**TEXT BLOCK**:
According to Nietzsche, tragedy's transformative power relied on the power of music and poetry to lend myth its most profound content, its most expressive form. Myth died under the violent hands of Euripides and Socrates, who in Nietzsche's view replaced the artistic impulse with a critical impulse, and brought the spectator onto the stage through the use of ordinary everyday language. The elevated tones of Sophocles, the archaizing enigmatic light motifs of Aeschylean drama were, according to Nietzsche, replaced by civic mediocrity on which Euripides built all his political hopes.

Both Shelley and Nietzsche find artistic ideals in their own views of Ancient Greece. If 20th century opera and dance have sought to move beyond 19th century romanticism, in what sense, if at all, can modern opera and dance be considered Greek? In what sense are we, as heirs to these modern traditions, Greek? Tonight I would like to argue that in a very different way than Shelley and Nietzsche imagined, modern opera, ballet and dance are indeed Greek. Shelley's and Nietzsche's backward look into nostalgic historicism is a flight from the modern, a flight from the world, and what I would like to call melancholic classicism.

I want to oppose this to the classicism I see at work in some of the most pivotally modern works in opera and dance in the 20th century. This classicism I will call modernizing classicism. Motivated not be a sense of wanting to flee from the present day world, this modernizing classicism somewhat paradoxically evokes the ancient past specifically for purposes of modernizing an art form.

In opera, Greek themes are represented consistently throughout the 20th century and by some of the most significant composers in works. Here is a list of 10 major works in the 20th century with Greek themes: Strauss's "Elektra", Strauss's "Ariadne auf Naxos", Fauré's "Pénélope", Boito's "Nerone", Stravinsky's "Oedipus Rex", Benjamin Britten's "The Rape of Lucretia", Tippett's "King Priam"; Henze's "The Bassarids", based on Euripides's the "Bacchae", Dallapiccola's "Ulisses", and Birtwistle's "The Mask of Orpheus". It's on your handout too, number four.

There are many that I would like to talk about. For example, Hans Werner Henze's 1967 collaboration with W.H. Auden and Chester Kallman on The Bassarids, a version of Euripides' "Bacchae" or Stravinsky's 1927 opera-oratorio "Oedipus Rex", who's Latin Libretto was translated from Jean Cocteau's French original based on Sophocles. Stravinsky chose Latin he said, "Because it had the great advantage of giving me a medium, not dead, but turned to stone and monumentalized."

Instead though, I'm going to focus on one of the most well-known of the operas on my list and arguably also one of the best and most important for the history of 20th Century opera, Strauss's "Ariadne auf Naxos", which along with his "Elektra", can lay claim to being one of the greatest and most frequently performed operas on our list.

**WHAT TO WORK ON**:
• A. Reproduce the part of the opera lecture between "I want to oppose" and "an art form.", inclusive, word for word.
• B. Continue the lecture on Greek themes in modern opera and dance, starting right after its last sentence.

**RECORD LIST**:
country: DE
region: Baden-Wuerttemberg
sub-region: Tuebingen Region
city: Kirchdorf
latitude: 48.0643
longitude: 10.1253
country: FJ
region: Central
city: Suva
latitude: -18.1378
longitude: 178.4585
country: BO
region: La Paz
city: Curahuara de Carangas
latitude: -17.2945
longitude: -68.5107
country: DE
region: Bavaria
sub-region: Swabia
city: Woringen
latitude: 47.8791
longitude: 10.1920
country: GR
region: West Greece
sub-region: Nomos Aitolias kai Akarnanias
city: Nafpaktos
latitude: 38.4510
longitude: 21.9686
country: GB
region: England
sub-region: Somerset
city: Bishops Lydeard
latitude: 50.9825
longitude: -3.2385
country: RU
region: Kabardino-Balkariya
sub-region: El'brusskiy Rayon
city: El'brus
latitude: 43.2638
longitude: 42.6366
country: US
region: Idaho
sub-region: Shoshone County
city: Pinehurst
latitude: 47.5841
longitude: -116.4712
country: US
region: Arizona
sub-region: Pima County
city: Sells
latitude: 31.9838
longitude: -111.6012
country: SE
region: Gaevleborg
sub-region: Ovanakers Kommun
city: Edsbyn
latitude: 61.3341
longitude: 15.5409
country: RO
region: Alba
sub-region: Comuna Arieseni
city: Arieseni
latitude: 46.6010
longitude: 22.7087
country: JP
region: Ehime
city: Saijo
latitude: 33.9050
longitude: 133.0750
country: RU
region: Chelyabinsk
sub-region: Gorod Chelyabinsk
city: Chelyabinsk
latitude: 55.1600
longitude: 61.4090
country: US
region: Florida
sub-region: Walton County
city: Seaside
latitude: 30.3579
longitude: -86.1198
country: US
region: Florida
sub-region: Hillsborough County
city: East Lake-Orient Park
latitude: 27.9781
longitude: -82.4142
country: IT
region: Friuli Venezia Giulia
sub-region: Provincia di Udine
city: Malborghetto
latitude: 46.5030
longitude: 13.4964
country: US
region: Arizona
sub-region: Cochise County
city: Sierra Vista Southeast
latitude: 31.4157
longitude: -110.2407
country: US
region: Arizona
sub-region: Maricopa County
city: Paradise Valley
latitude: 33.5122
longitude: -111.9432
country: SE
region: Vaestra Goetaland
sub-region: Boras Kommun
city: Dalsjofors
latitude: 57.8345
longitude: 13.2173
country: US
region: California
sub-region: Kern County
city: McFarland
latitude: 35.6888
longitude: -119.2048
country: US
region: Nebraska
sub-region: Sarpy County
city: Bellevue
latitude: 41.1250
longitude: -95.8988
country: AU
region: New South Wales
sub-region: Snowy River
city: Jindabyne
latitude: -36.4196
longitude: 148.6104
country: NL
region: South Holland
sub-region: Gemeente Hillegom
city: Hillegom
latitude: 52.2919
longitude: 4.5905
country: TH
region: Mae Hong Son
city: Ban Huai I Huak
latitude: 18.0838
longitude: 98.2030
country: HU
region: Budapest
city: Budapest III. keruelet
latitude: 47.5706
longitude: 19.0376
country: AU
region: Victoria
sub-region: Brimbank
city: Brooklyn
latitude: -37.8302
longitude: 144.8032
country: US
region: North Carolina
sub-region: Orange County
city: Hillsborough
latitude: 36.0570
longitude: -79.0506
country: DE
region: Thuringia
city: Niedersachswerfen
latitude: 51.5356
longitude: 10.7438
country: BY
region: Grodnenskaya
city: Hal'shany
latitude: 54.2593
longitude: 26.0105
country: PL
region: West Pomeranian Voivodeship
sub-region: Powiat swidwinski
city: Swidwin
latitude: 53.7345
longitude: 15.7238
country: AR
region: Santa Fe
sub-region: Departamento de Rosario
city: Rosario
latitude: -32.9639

**RESPONSES TO THE EXERCISE**:
• A.
I want to oppose this to the classicism I see at work in some of the most pivotally modern works in opera and dance in the 20th century. This classicism I will call modernizing classicism. Motivated not be a sense of wanting to flee from the present day world, this modernizing classicism somewhat paradoxically evokes the ancient past specifically for purposes of modernizing an art form.

• B.
"Ariadne auf Naxos" is perhaps now less popular than Strauss's "Elektra" and it's curiously hybrid quality, which I will discuss in a moment, could perhaps give the impression that it is a difficult work or an acquired taste. In fact, however, "Ariadne" is arguably the masterpiece of the six Strauss-Hofmannsthal collaborations, which include the well known "Salome" and "Rosenkavalier." It is musically radiant and a pivotal work in the history of opera.

"Ariadne" was premiered in two quite different versions. The first in Stuttgart in 1912, the second in 1916. The circumstances of the failure of the initial version and a subsequent revision are fascinating and complex subjects. But, tonight, I will focus on the second version, which is the one that has become part of the standard repertoire.

There are several variations of the Greek myth of Ariadne but it begins basically when, Ariadne, the princes of Crete falls in love with Theseus, who has come to Crete to kill the Minotaur. She helps him find his way out of the Labyrinth by providing him with a string to trace his path. In exchange, Theseus promises to marry her Ariadne. He succeeds in killing the Minotaur and escaping from the Labyrinth. He sails off with Ariadne and they land for a time on the island of Naxos.

He abandons her there while she is sleeping. In some versions intentionally, in some unintentionally. And she awakens to the shock and the torment of having been abandoned. In some versions, she is at this point save by the God Dionysus, who marries her and takes her off to Lemnos, where they have four sons.

Strauss's "Ariadne" uses a kind of narrative complexity and the conceit of an opera within an opera, to mix comedy and tragedy more seamlessly than perhaps any other opera manages to do. The opera is set at the home of the richest man in Vienna, who has planned after dinner entertainment for his guests. The sublimely serious, Wagnerian Ariadne is to be performed followed by a comedy called "The fickle Zerbinetta and her four lovers."

The opera opens one half hour before the performances are to begin. The two casts spend the prologue bickering and having tantrums. Quite understandably, because it has been announced that because a firework display has bee planned for 9:00 p.m. there will not be time for both operas. They must therefore be performed simultaneously.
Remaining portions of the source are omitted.